Exercise brief
Locate the string "dashed" in the records below. Copy every line where it occurs.

Material for this exercise

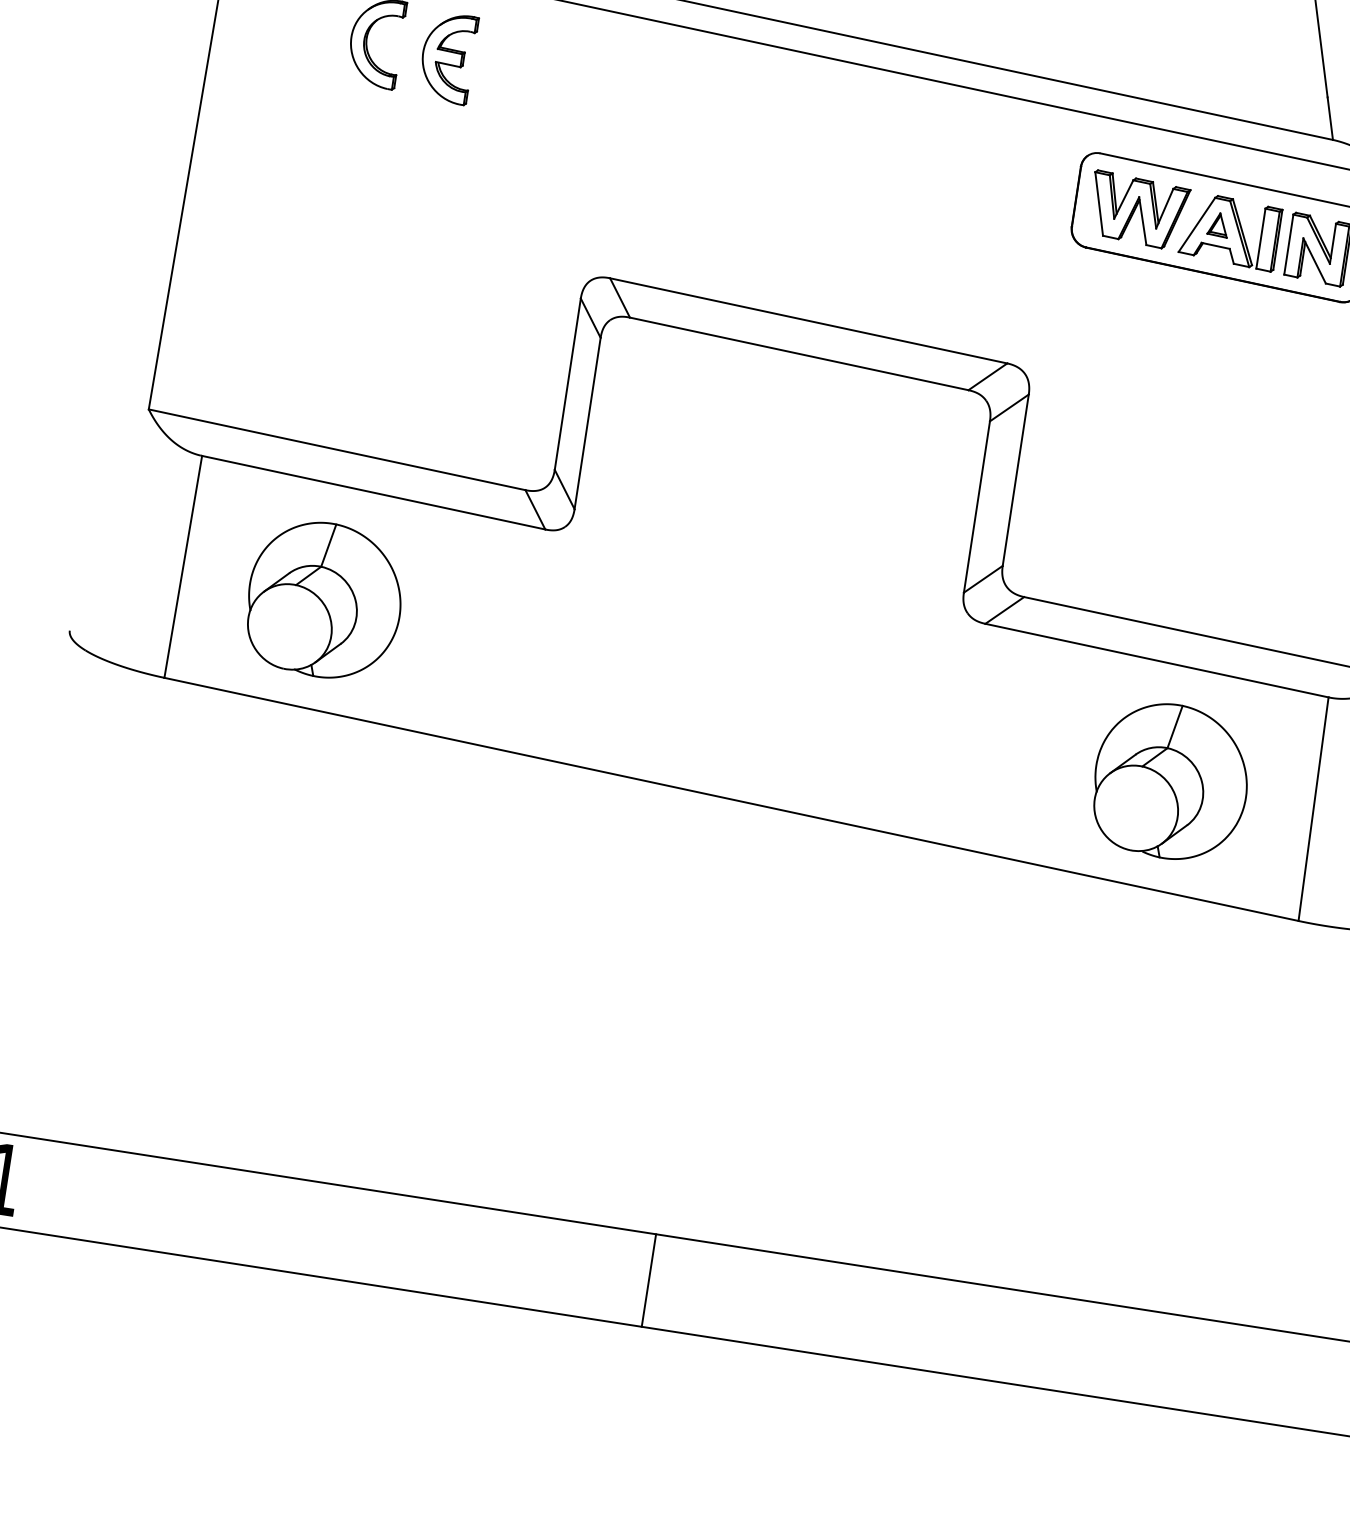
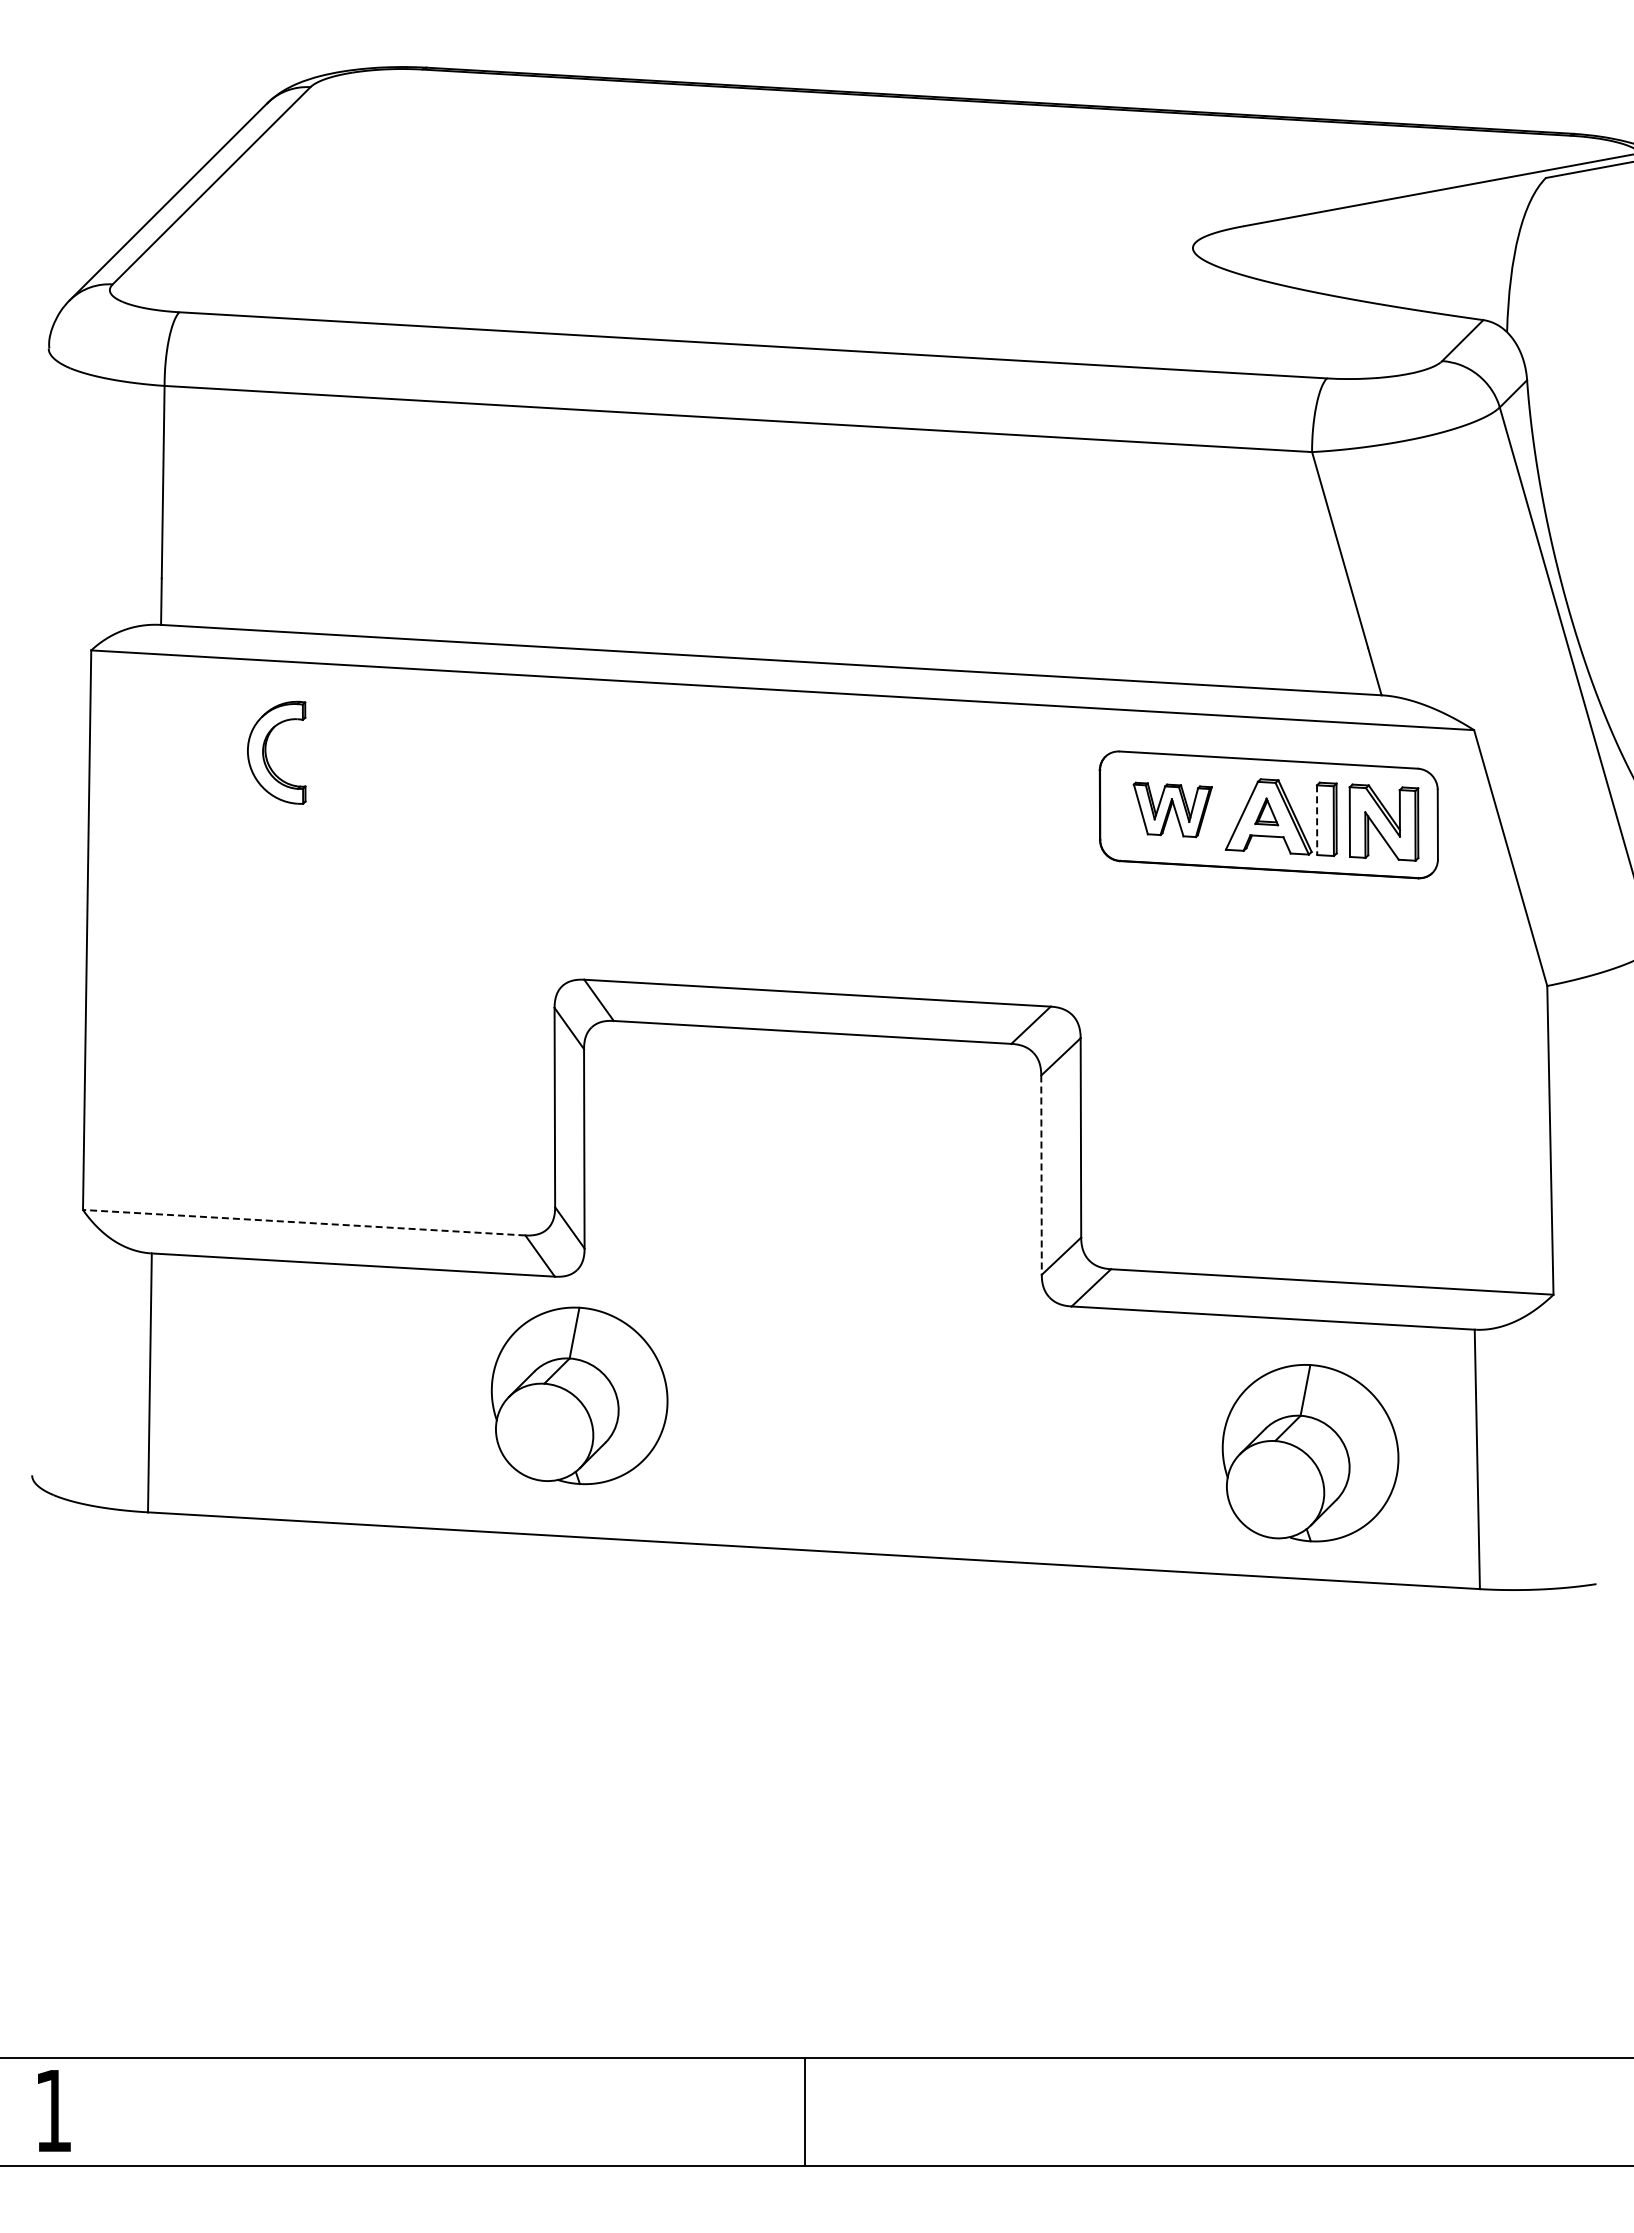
part: (447, 57) -> (360, 757), removed
part: (1138, 210) -> (1172, 809), size x0.7
line: (1261, 238) -> (1317, 820), solid -> dashed
line: (337, 449) -> (304, 1222), solid -> dashed
line: (976, 507) -> (1041, 1175), solid -> dashed
part: (324, 599) -> (579, 1395), moved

Output of the task
line: (1261, 238) -> (1317, 820), solid -> dashed
line: (337, 449) -> (304, 1222), solid -> dashed
line: (976, 507) -> (1041, 1175), solid -> dashed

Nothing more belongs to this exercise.